2014年12月11日

ロイヤルオリエント WE0011JA


オリエントの高級ライン、ロイヤルオリエントは1959年に誕生していますが、その後消滅しました。私が時計に興味を持った時期はオリエント・ロイヤルが最上位のブランドでした。ロイヤルオリエント復活の第一弾がこのモデルです。


2005/05
(2007/08オーバーホール)
自動巻き
30石
10気圧防水




このモデルはデザインだけの復刻ではなく、オリエントが自社開発した新ムーブメント「Cal.88700」を搭載していています。
シースルーバックになっていますのでムーブの様子を見ることができます。

ムーブはコート・ド・ジュネーブ、ペルラージュ仕上げされており非常に美しく仕上がっています。コート・ド・ジュネーブ模様は磨いてあるというより彫ってあるのではないかと思われるほど深く刻まれています。とにかく気合が入っている印象です。

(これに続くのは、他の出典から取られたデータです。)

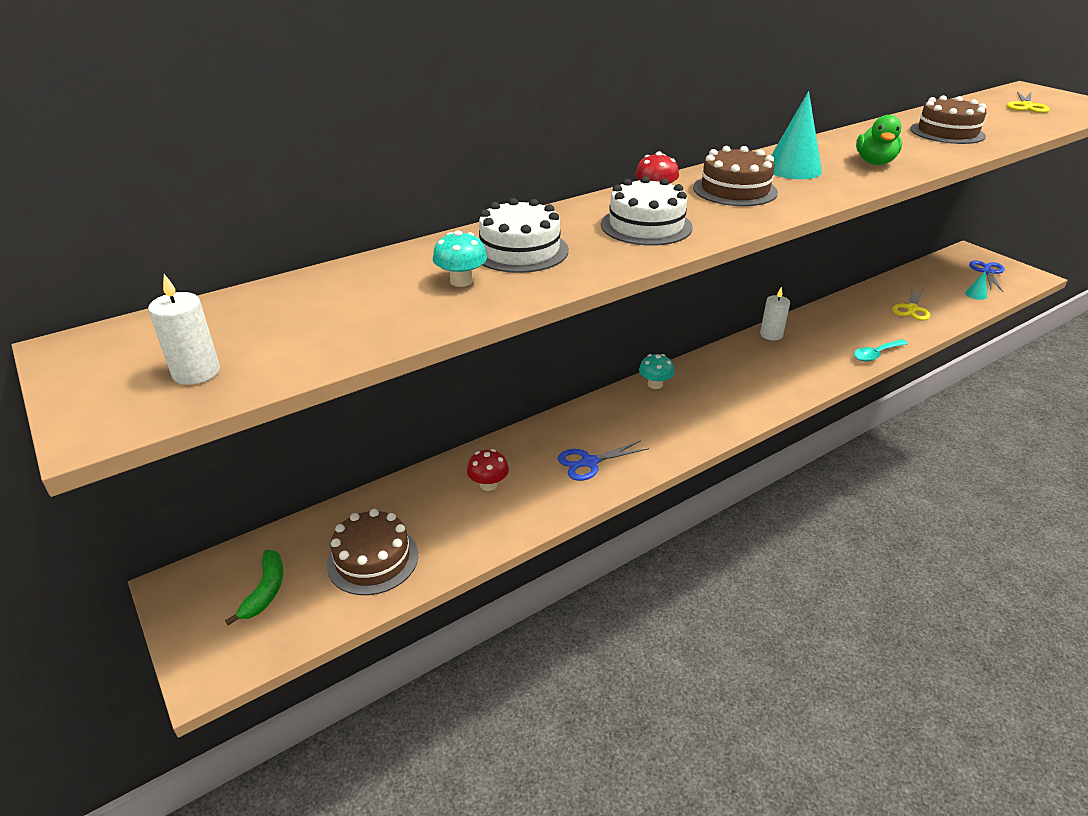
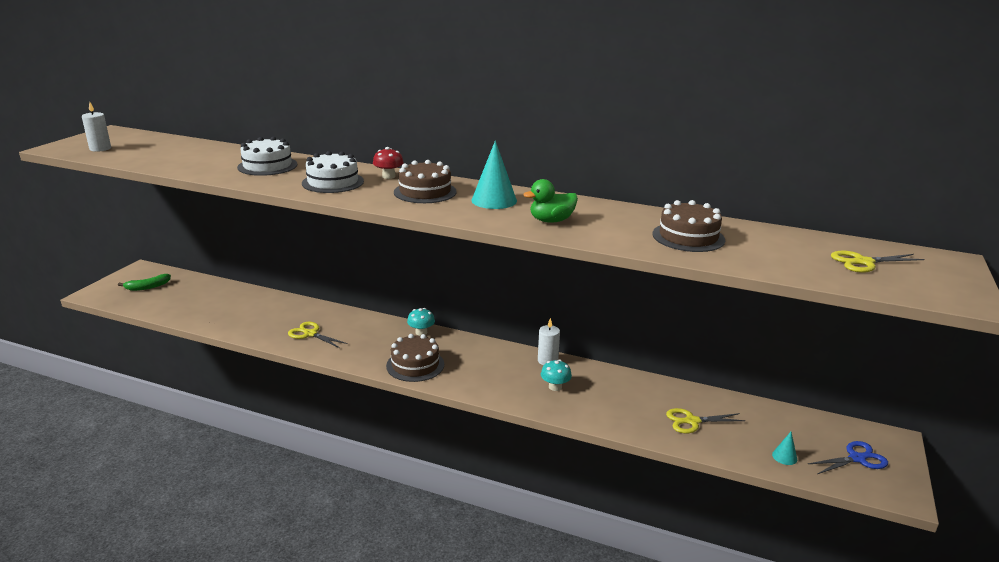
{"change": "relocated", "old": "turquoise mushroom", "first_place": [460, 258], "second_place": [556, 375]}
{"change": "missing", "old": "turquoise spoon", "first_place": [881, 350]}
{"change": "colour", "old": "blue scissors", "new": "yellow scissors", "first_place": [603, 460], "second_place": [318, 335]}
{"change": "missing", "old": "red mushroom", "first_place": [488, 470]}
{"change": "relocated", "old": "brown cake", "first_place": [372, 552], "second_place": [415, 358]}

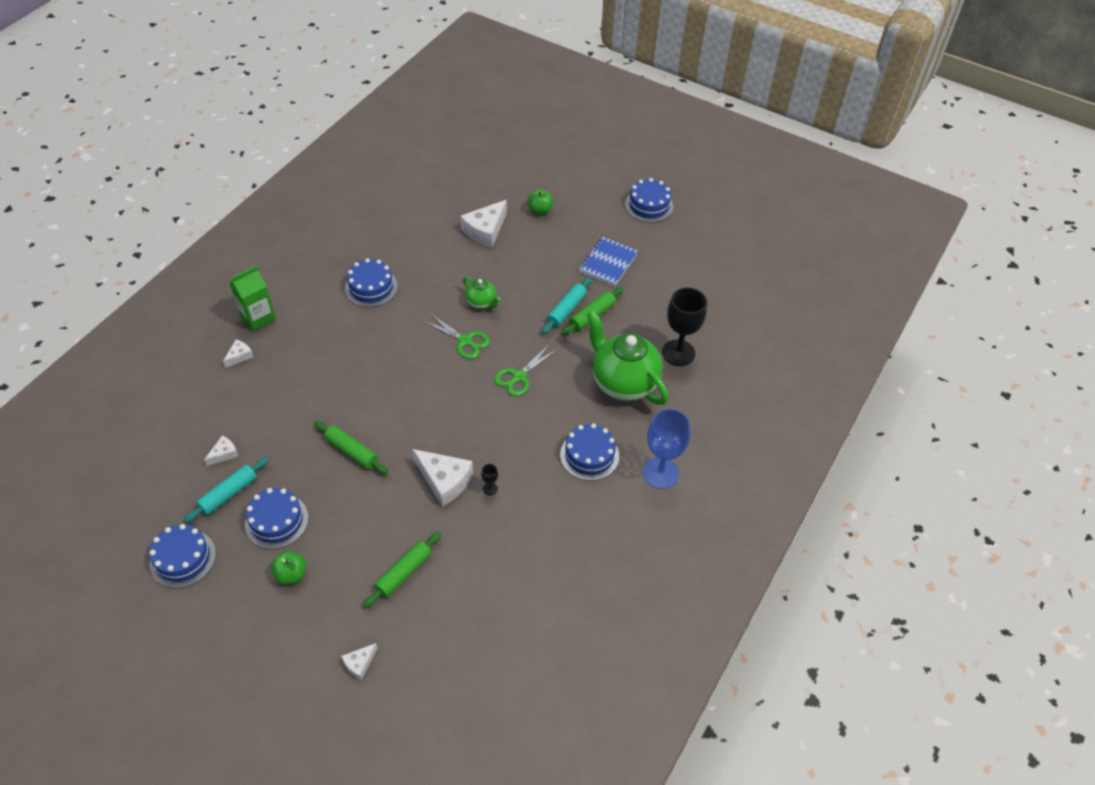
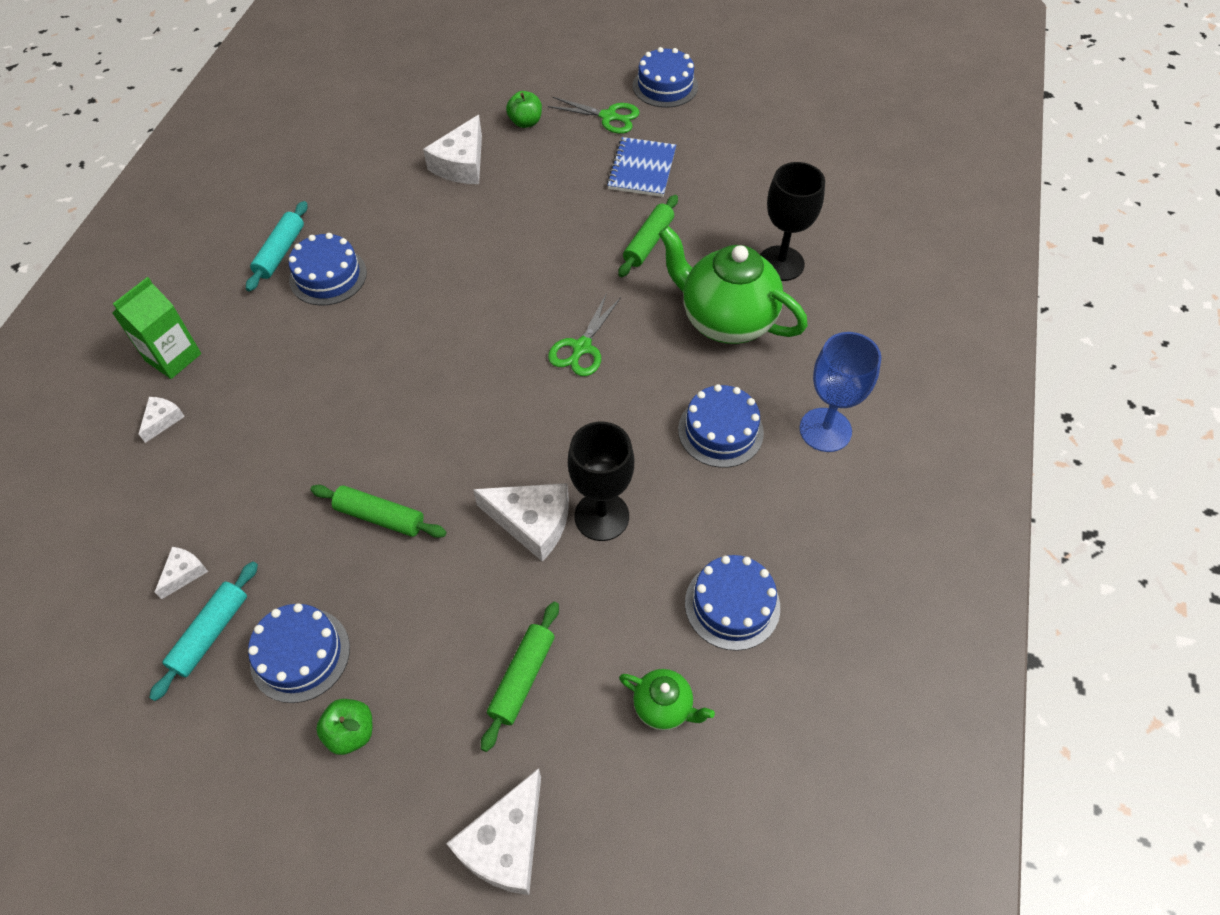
{"change": "relocated", "old": "green teapot", "first_place": [482, 293], "second_place": [667, 699]}
{"change": "relocated", "old": "turquoise rolling pin", "first_place": [566, 305], "second_place": [277, 246]}
{"change": "relocated", "old": "green scissors", "first_place": [456, 336], "second_place": [593, 115]}
{"change": "size", "old": "black goblet", "first_place": [489, 480], "second_place": [601, 481], "factor": 2.46}
{"change": "relocated", "old": "blue cake", "first_place": [182, 556], "second_place": [732, 603]}
{"change": "size", "old": "white cheese", "first_place": [359, 661], "second_place": [493, 831], "factor": 1.95}

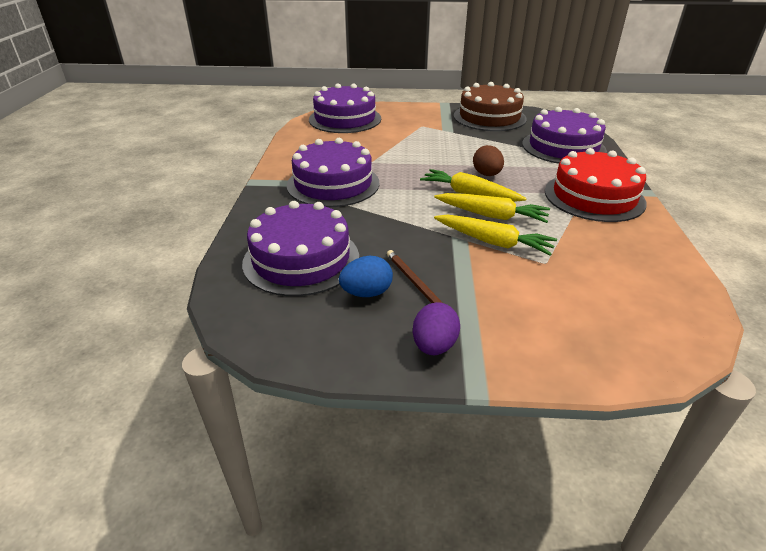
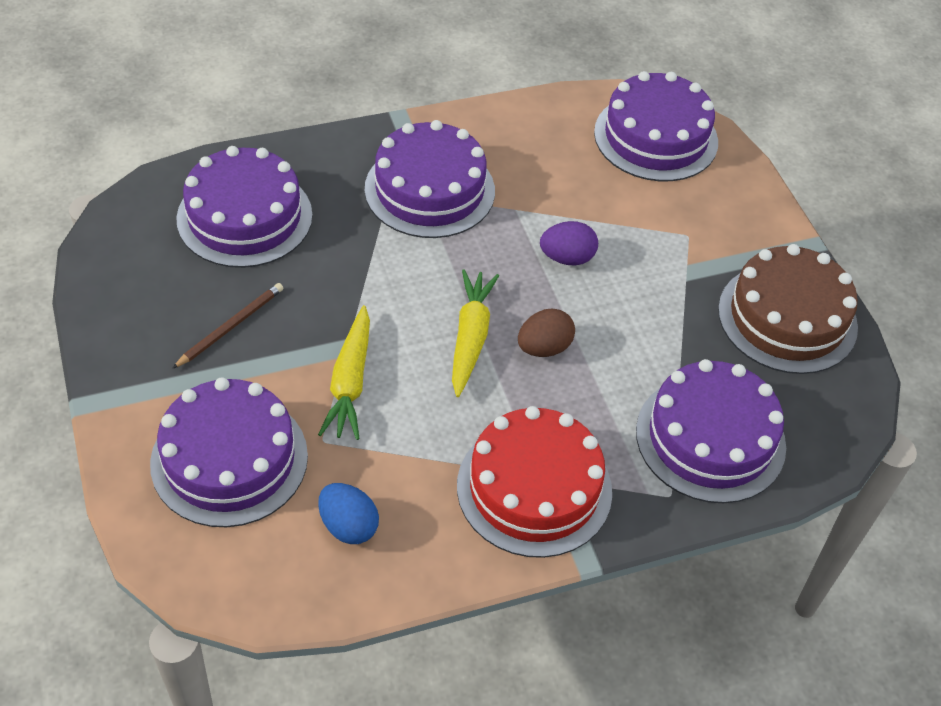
{"change": "missing", "old": "yellow carrot", "first_place": [492, 208]}
{"change": "relocated", "old": "blue egg", "first_place": [366, 276], "second_place": [348, 513]}
{"change": "relocated", "old": "purple egg", "first_place": [436, 328], "second_place": [569, 243]}
{"change": "appeared", "new": "purple cake", "second_place": [229, 452]}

文字盤の色はパール塗装っぽい感じです。白蝶貝ほど派手さはないですが落ち着いて高級な感じです。パール塗装は一歩間違えると安っぽくなってしまうので難しい塗装ですが上手に仕上げてあります。
文字盤の中央はギューシェ模様っぽいのですが、ずっと細かく刻まれています。レーザー加工?エッチング?ホログラムのように角度によって表情が変わります。
ブランド・ロゴマークは無く、「ROYAL ORIENT」と表記されているだけです。おそらく社内の議論がまとまらなかったのではないかと想像できます。
文字盤には分目盛りがさらに5分割される目盛りが刻まれています。個人的にはこれはちょっとうるさいかな、と思います。しかもムーブは8振動ですので秒針の動きとも合っていないですし。

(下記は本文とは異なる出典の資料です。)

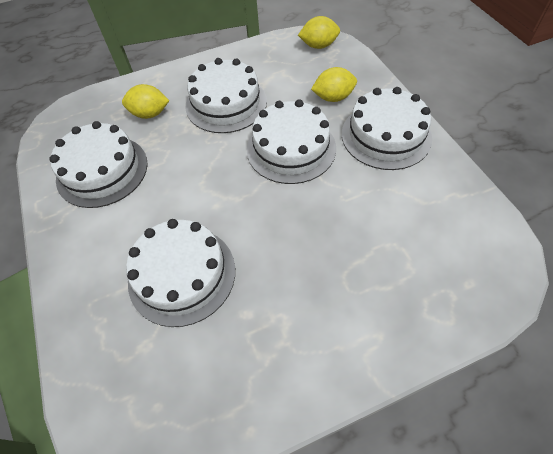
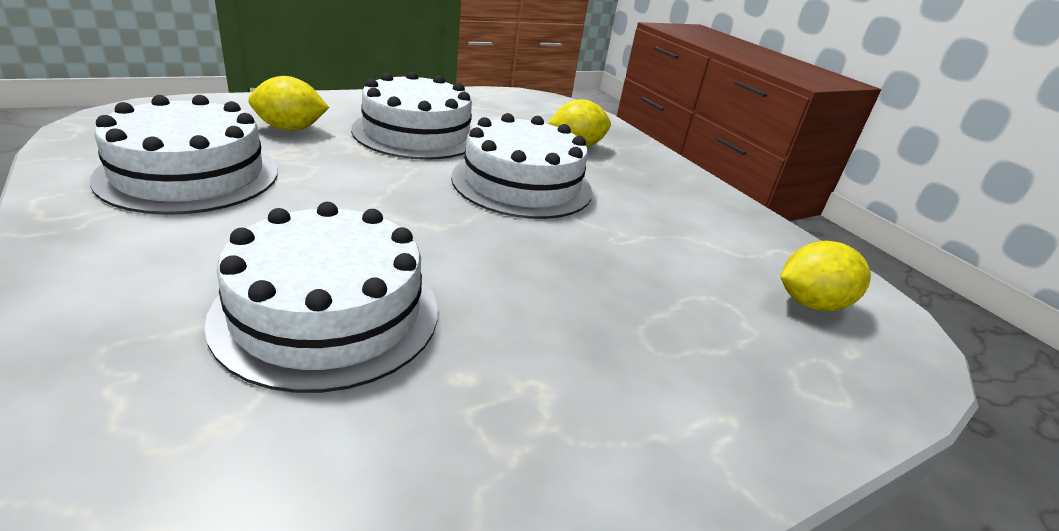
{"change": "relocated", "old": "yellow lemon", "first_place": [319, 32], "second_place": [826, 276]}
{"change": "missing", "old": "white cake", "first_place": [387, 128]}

ケースは薄く緻密な感じです。竜頭にはロゴマーク等が刻まれていません。おそらくここまで手が回らなかったものと思われます。
ケース径は約38mmです。今風に40mmにしなくて良かったです。

ブレスも秀逸です。非常に精巧なつくりでエッジも立っています。精密すぎて購入当初は腕の産毛が挟まって痛かったほどです。当時は「オヤジくさい」と評判はイマイチでしたが私は気に入っています。
バックルには「ROYAL ORIENT」とレーザー加工がれていますが、ここも手が回らなかった印象です。

このモデルはほどなくしてマイナーチェンジされたのですが、先に指摘した「文字盤のロゴマーク」「竜頭のロゴマーク」「バックルのロゴマーク」が全て改良されていましたのでやはり未完成だったのでしょう。ロゴマークは「O」と「R」が組み合わされたものになりました。

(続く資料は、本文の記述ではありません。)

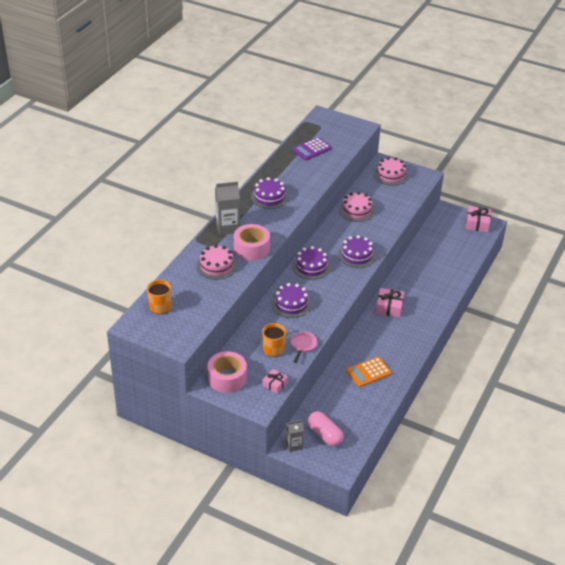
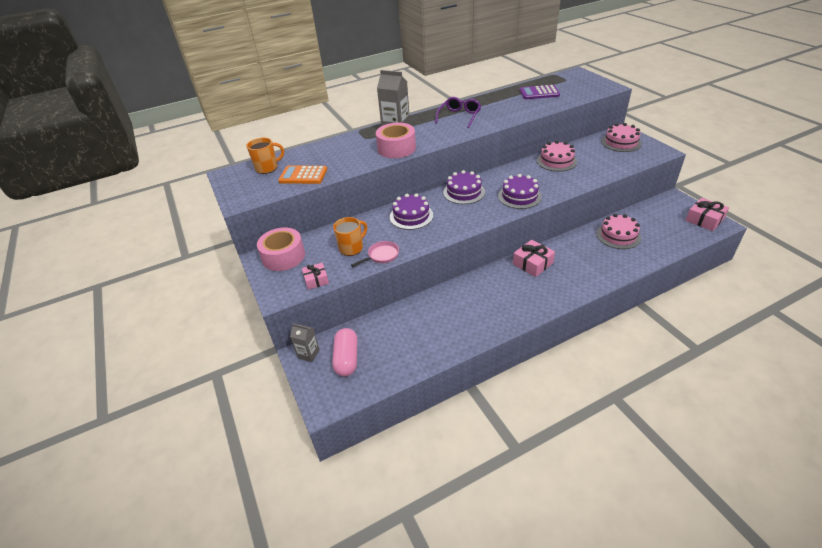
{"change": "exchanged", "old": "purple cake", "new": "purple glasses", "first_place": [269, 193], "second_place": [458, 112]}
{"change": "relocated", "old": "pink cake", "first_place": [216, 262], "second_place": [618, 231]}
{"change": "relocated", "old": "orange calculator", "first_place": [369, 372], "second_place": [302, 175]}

私はこのマイナーチェンジ版が発表されてからあえて初代モデルを購入しました。ロゴマークは無い方が好みでしたし、スポーティーですがオーソドックスな新ブレスよりオリジナリティのある旧ブレスの方が好みでした。

新モデルが出た時点で旧モデルが(ギリギリでしたが)売り切れていなかったことからもわかるように爆発的な売れ行きではありませんでした。(旧モデルは100本限定)
時計好きから見ると本気具合が伝わってくる素晴らしい出来なのはわかりますし、この値付けはバーゲンプライスであるのは明白(事実、その後価格は跳ね上がりました)なのですが、心のどこかで「オリエント」と「高級時計」を結び付けることが出来なかったのではないかと思います。
「ブランド」は一朝一夕には出来上がらないということでしょう。

2年後のオーバーホールが無償サービスとして付いてきました。この時に手巻き時に竜頭が空回りする件を伝え、一時的には治ったのですがその後再発しました。
新開発ムーブなのでまだまだ未完成の部分があるのではないかと思います。それは仕方のないことなので今後も改良し続けていただきたいです。
オリエントの企業規模で自社ムーブを作り改良し続けていくのは難しいとは思いますが、継続こそがブランドを作るのだと思います。

私は個々の時計には好き嫌いはあるのですが、メーカー・ブランドに対しては基本的に好き嫌いはありません。そんな中でもオリエントは好きなメーカーですし、応援したいと思っています。